**Exercise details**
Copy out the source text of every row below, line for line and unchanged, and leave the pictures out of your answer.

[Material for this task — start]

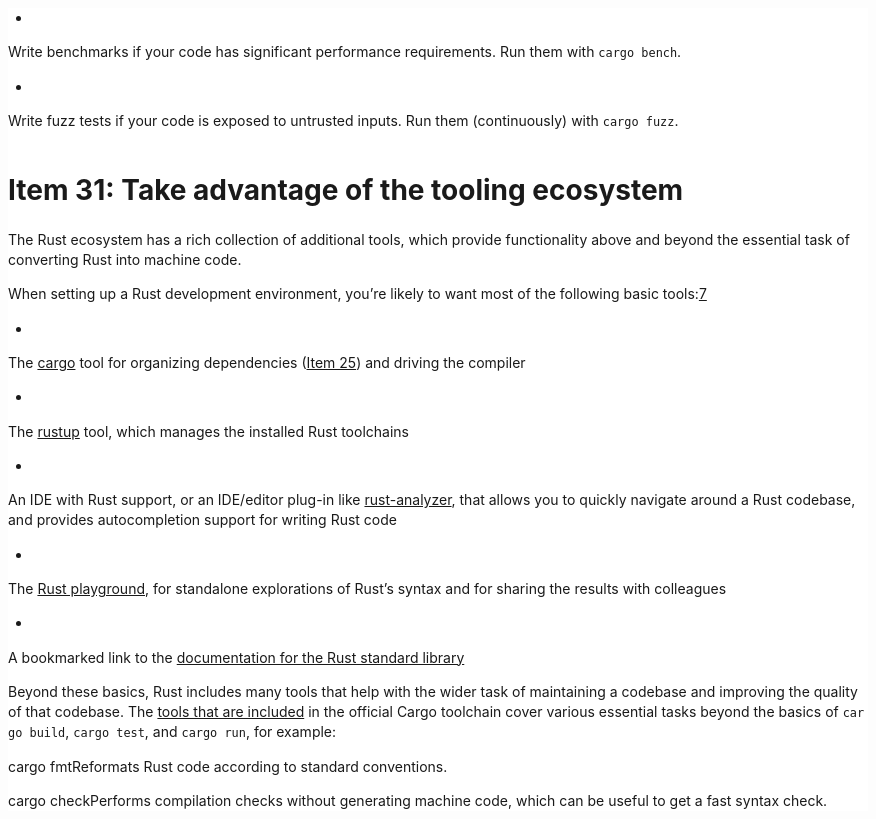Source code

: -

Write benchmarks if your code has significant performance requirements.  Run them with `cargo bench`.

-

Write fuzz tests if your code is exposed to untrusted inputs.  Run them (continuously) with `cargo fuzz`.

# Item 31: Take advantage of the tooling ecosystem

The Rust ecosystem has a rich collection of additional tools, which provide functionality above and beyond the essential
task of converting Rust into machine code.

When setting up a Rust development environment, you’re likely to
want most of the following basic tools:[7](https://learning.oreilly.com/library/view/effective-rust/9781098151393/ch05.html#id1899)

-

The  [cargo](https://doc.rust-lang.org/cargo/) tool for organizing dependencies ([Item 25](https://learning.oreilly.com/library/view/effective-rust/9781098151393/ch04.html#file_dep-graph_md)) and driving
the compiler

-

The  [rustup](https://github.com/rust-lang/rustup) tool, which manages the installed Rust toolchains

-

An IDE with Rust support, or an IDE/editor plug-in like
[rust-analyzer](https://github.com/rust-lang/rust-analyzer), that allows you to quickly
navigate around a Rust codebase, and provides autocompletion support for writing Rust code

-

The  [Rust playground](https://play.rust-lang.org/), for standalone
explorations of Rust’s syntax and for sharing the results with colleagues

-

A bookmarked link to the [documentation for the Rust standard library](https://doc.rust-lang.org/std/)

Beyond these basics, Rust includes many tools that help with the wider task of maintaining a codebase and improving the
quality of that codebase. The [tools that are included](https://doc.rust-lang.org/cargo/commands/index.html) in the
official Cargo toolchain cover various essential tasks beyond the basics of `cargo build`, `cargo test`, and `cargo run`, for example:

cargo fmtReformats Rust code according to standard conventions.

cargo checkPerforms compilation checks without generating machine code, which can be useful to get a fast
syntax check.
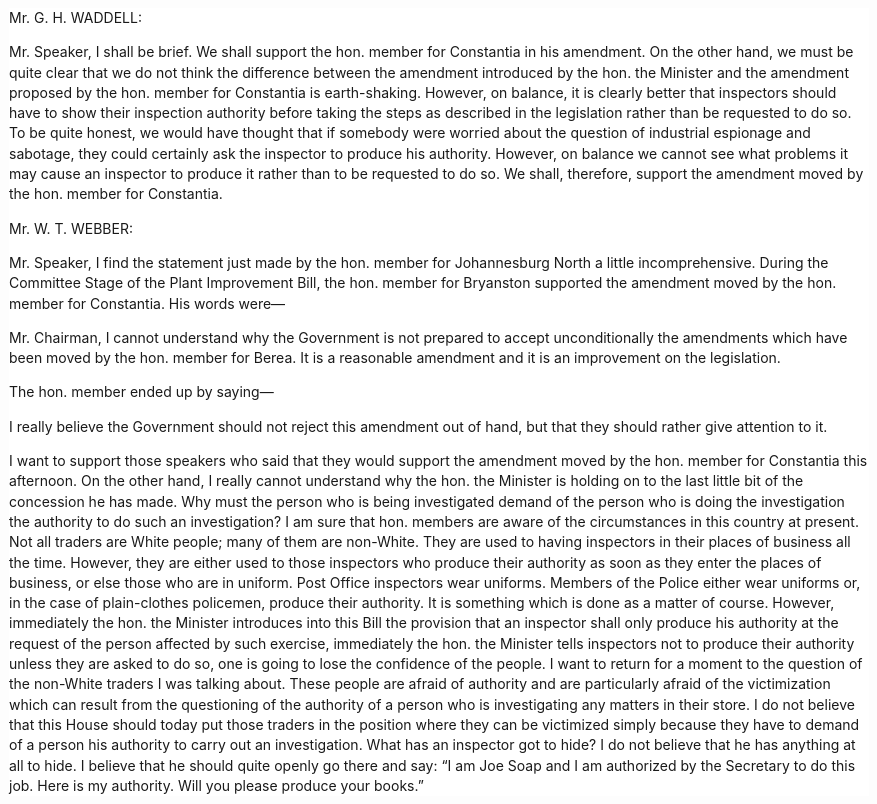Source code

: </speech>

<speech by="#waddell">

<from>Mr. <person refersTo="hansard_za">G. H. WADDELL</person>:</from>

<p>Mr. Speaker, I shall be brief. We shall support the hon. member for Constantia in his amendment. On the other hand, we must be quite clear that we do not think the difference between the amendment introduced by the hon. the Minister and the amendment proposed by the hon. member for Constantia is earth-shaking. However, on balance, it is clearly better that inspectors should have to show their inspection authority before taking the steps as described in the legislation rather than be requested to do so. To be quite honest, we would have thought that if somebody were worried about the question of industrial espionage and sabotage, they could certainly ask the inspector to produce his authority. However, on balance we cannot see what problems it may cause an inspector to produce it rather than to be requested to do so. We shall, therefore, support the amendment moved by the hon. member for Constantia.</p>

</speech>

<speech by="#webber">

<from>Mr. <person refersTo="hansard_za">W. T. WEBBER</person>:</from>

<p>Mr. Speaker, I find the statement just made by the hon. member for Johannesburg North a little incomprehensive. During the Committee Stage of the Plant Improvement Bill, the hon. member for Bryanston supported the amendment moved by the hon. member for Constantia. His words were&#x2014;</p>

<block name="quote">Mr. Chairman, I cannot understand why the Government is not prepared to accept unconditionally the amendments which have been moved by the hon. member for Berea. It is a reasonable amendment and it is an improvement on the legislation.</block>

<p>The hon. member ended up by saying&#x2014;</p>

<block name="quote">I really believe the Government should not reject this amendment out of hand, but that they should rather give attention to it.</block>

<p>I want to support those speakers who said that they would support the amendment moved by the hon. member for Constantia this afternoon. On the other hand, I really cannot understand why the hon. the Minister is holding on to the last little bit of the concession he has made. Why must the person who is being investigated demand of the person who is doing the investigation the authority to do such an investigation? I am sure that hon. members are aware of the circumstances in this country at present. Not all traders are White people; many of them are non-White. They are used to having inspectors in their places of business all the time. However, they are either used to those inspectors who produce their authority as soon as they enter the places of business, or else those who are in uniform. Post Office inspectors wear uniforms. Members of the Police either wear uniforms or, in the case of plain-clothes policemen, produce their authority. It is something which is done as a matter of course. However, immediately the hon. the Minister introduces into this Bill the provision that an inspector shall only produce his authority at the request of the person affected by such exercise, immediately the hon. the Minister tells inspectors not to produce their authority unless they are asked to do so, one is going to lose the confidence of the people. I <span class="col_7403-7404" refersTo="page_1032"/>want to return for a moment to the question of the non-White traders I was talking about. These people are afraid of authority and are particularly afraid of the victimization which can result from the questioning of the authority of a person who is investigating any matters in their store. I do not believe that this House should today put those traders in the position where they can be victimized simply because they have to demand of a person his authority to carry out an investigation. What has an inspector got to hide? I do not believe that he has anything at all to hide. I believe that he should quite openly go there and say: &#x201C;I am Joe Soap and I am authorized by the Secretary to do this job. Here is my authority. Will you please produce your books.&#x201D;</p>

[Material for this task — finish]

**Problem solution**
Source code

: -

Write benchmarks if your code has significant performance requirements.  Run them with `cargo bench`.

-

Write fuzz tests if your code is exposed to untrusted inputs.  Run them (continuously) with `cargo fuzz`.

# Item 31: Take advantage of the tooling ecosystem

The Rust ecosystem has a rich collection of additional tools, which provide functionality above and beyond the essential
task of converting Rust into machine code.

When setting up a Rust development environment, you’re likely to
want most of the following basic tools:[7](https://learning.oreilly.com/library/view/effective-rust/9781098151393/ch05.html#id1899)

-

The  [cargo](https://doc.rust-lang.org/cargo/) tool for organizing dependencies ([Item 25](https://learning.oreilly.com/library/view/effective-rust/9781098151393/ch04.html#file_dep-graph_md)) and driving
the compiler

-

The  [rustup](https://github.com/rust-lang/rustup) tool, which manages the installed Rust toolchains

-

An IDE with Rust support, or an IDE/editor plug-in like
[rust-analyzer](https://github.com/rust-lang/rust-analyzer), that allows you to quickly
navigate around a Rust codebase, and provides autocompletion support for writing Rust code

-

The  [Rust playground](https://play.rust-lang.org/), for standalone
explorations of Rust’s syntax and for sharing the results with colleagues

-

A bookmarked link to the [documentation for the Rust standard library](https://doc.rust-lang.org/std/)

Beyond these basics, Rust includes many tools that help with the wider task of maintaining a codebase and improving the
quality of that codebase. The [tools that are included](https://doc.rust-lang.org/cargo/commands/index.html) in the
official Cargo toolchain cover various essential tasks beyond the basics of `cargo build`, `cargo test`, and `cargo run`, for example:

cargo fmtReformats Rust code according to standard conventions.

cargo checkPerforms compilation checks without generating machine code, which can be useful to get a fast
syntax check.
Source code

: </speech>

<speech by="#waddell">

<from>Mr. <person refersTo="hansard_za">G. H. WADDELL</person>:</from>

<p>Mr. Speaker, I shall be brief. We shall support the hon. member for Constantia in his amendment. On the other hand, we must be quite clear that we do not think the difference between the amendment introduced by the hon. the Minister and the amendment proposed by the hon. member for Constantia is earth-shaking. However, on balance, it is clearly better that inspectors should have to show their inspection authority before taking the steps as described in the legislation rather than be requested to do so. To be quite honest, we would have thought that if somebody were worried about the question of industrial espionage and sabotage, they could certainly ask the inspector to produce his authority. However, on balance we cannot see what problems it may cause an inspector to produce it rather than to be requested to do so. We shall, therefore, support the amendment moved by the hon. member for Constantia.</p>

</speech>

<speech by="#webber">

<from>Mr. <person refersTo="hansard_za">W. T. WEBBER</person>:</from>

<p>Mr. Speaker, I find the statement just made by the hon. member for Johannesburg North a little incomprehensive. During the Committee Stage of the Plant Improvement Bill, the hon. member for Bryanston supported the amendment moved by the hon. member for Constantia. His words were&#x2014;</p>

<block name="quote">Mr. Chairman, I cannot understand why the Government is not prepared to accept unconditionally the amendments which have been moved by the hon. member for Berea. It is a reasonable amendment and it is an improvement on the legislation.</block>

<p>The hon. member ended up by saying&#x2014;</p>

<block name="quote">I really believe the Government should not reject this amendment out of hand, but that they should rather give attention to it.</block>

<p>I want to support those speakers who said that they would support the amendment moved by the hon. member for Constantia this afternoon. On the other hand, I really cannot understand why the hon. the Minister is holding on to the last little bit of the concession he has made. Why must the person who is being investigated demand of the person who is doing the investigation the authority to do such an investigation? I am sure that hon. members are aware of the circumstances in this country at present. Not all traders are White people; many of them are non-White. They are used to having inspectors in their places of business all the time. However, they are either used to those inspectors who produce their authority as soon as they enter the places of business, or else those who are in uniform. Post Office inspectors wear uniforms. Members of the Police either wear uniforms or, in the case of plain-clothes policemen, produce their authority. It is something which is done as a matter of course. However, immediately the hon. the Minister introduces into this Bill the provision that an inspector shall only produce his authority at the request of the person affected by such exercise, immediately the hon. the Minister tells inspectors not to produce their authority unless they are asked to do so, one is going to lose the confidence of the people. I <span class="col_7403-7404" refersTo="page_1032"/>want to return for a moment to the question of the non-White traders I was talking about. These people are afraid of authority and are particularly afraid of the victimization which can result from the questioning of the authority of a person who is investigating any matters in their store. I do not believe that this House should today put those traders in the position where they can be victimized simply because they have to demand of a person his authority to carry out an investigation. What has an inspector got to hide? I do not believe that he has anything at all to hide. I believe that he should quite openly go there and say: &#x201C;I am Joe Soap and I am authorized by the Secretary to do this job. Here is my authority. Will you please produce your books.&#x201D;</p>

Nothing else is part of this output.